Protecting against ssh brute-force attacks

Neal Becker ndbecker2 at gmail.com
Wed Nov 2 17:11:49 UTC 2005


Nicolas Mailhot wrote:

> 
> On Mer 2 novembre 2005 09:23, Tomas Mraz wrote:
>> On Tue, 2005-11-01 at 20:40 -0500, Warren Togami wrote:
> 
>>> I haven't tried pam_abl, but I am guessing that it reacts faster to an
>>> attack than denyhosts.  The packaged denyhosts defaults to 30 seconds
>>> between log checks when in daemon mode.  This is good enough, although I
>>> wonder if pam_abl is more efficient by not re-reading the logs often.
>>> (Just guessing how it works...)
>> It doesn't read the logs, it uses the information provided from the PAM
>> calls. So it reacts immediately although it means that the protected
>> service must use PAM for authentication+authorization.
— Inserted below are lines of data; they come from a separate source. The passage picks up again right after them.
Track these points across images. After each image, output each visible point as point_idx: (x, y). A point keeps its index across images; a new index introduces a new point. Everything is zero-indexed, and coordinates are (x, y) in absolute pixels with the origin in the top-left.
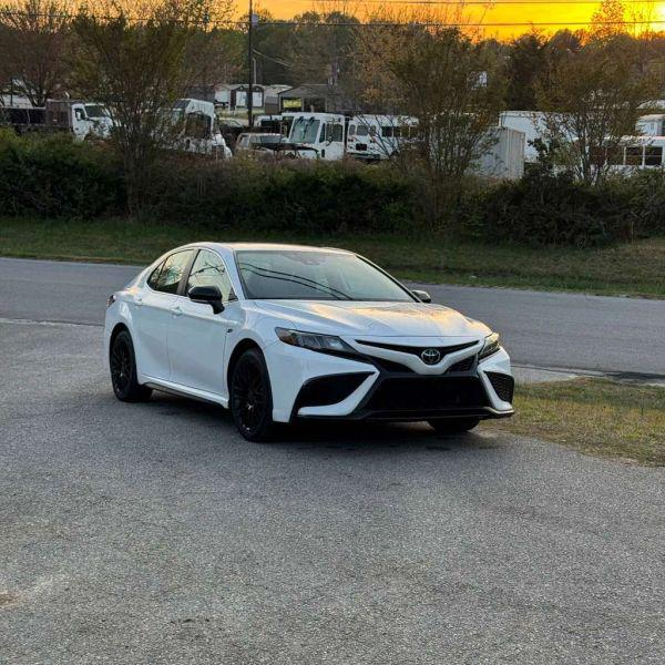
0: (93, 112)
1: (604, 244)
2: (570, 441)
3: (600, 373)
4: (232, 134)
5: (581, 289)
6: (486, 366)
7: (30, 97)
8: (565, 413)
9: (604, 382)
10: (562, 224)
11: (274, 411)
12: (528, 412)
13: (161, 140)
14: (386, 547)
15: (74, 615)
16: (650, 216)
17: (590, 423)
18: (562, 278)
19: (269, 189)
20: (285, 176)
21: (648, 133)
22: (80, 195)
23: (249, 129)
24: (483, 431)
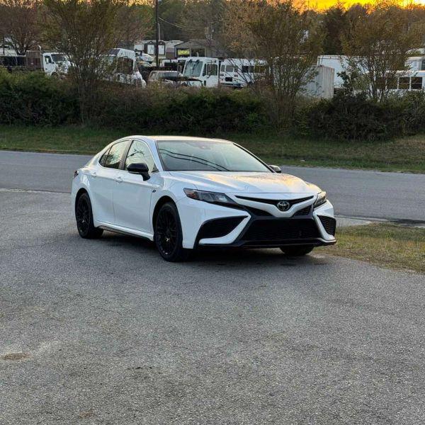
0: (57, 58)
1: (386, 139)
2: (372, 260)
3: (386, 220)
4: (146, 72)
5: (372, 167)
6: (319, 212)
7: (16, 49)
8: (367, 243)
9: (389, 226)
10: (359, 127)
11: (184, 241)
12: (343, 243)
13: (102, 75)
14: (260, 324)
15: (66, 365)
16: (415, 121)
17: (383, 249)
18: (360, 160)
19: (171, 106)
20: (182, 98)
21: (413, 68)
22: (50, 111)
23: (157, 68)
24: (316, 254)
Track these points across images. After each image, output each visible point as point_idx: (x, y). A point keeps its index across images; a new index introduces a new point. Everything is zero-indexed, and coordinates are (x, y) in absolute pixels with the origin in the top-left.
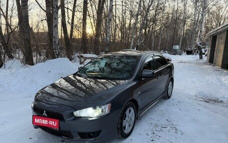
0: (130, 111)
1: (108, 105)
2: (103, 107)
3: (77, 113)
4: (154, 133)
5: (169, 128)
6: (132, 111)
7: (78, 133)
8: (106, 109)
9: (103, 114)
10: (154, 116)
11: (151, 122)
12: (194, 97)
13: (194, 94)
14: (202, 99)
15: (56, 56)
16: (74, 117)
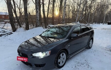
0: (63, 55)
1: (49, 51)
2: (47, 52)
3: (34, 55)
4: (76, 67)
5: (85, 64)
6: (65, 54)
7: (35, 64)
8: (48, 53)
9: (46, 56)
10: (79, 57)
11: (76, 61)
12: (105, 49)
13: (105, 47)
14: (109, 50)
15: (38, 26)
16: (32, 56)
As SSH does it is
>> very well usable for it and I even think it was primarily designed with
>> ssh in mind.
> 
> Ok one voice for denyhosts, another for pam_abl.
> Anyone tried both ? Is pam_abl easy to setup ? Will pam_abl react only to
> ssh or also lockup local connexions if someone mistypes his password too
> often ?
> 

denyhosts has a big problem - it never removes entries - so hosts.deny will
grow without bounds.

I suggest daemonshield.  Uses iptables, so is probably faster - does expire
entries, AND can protect more that just ssh.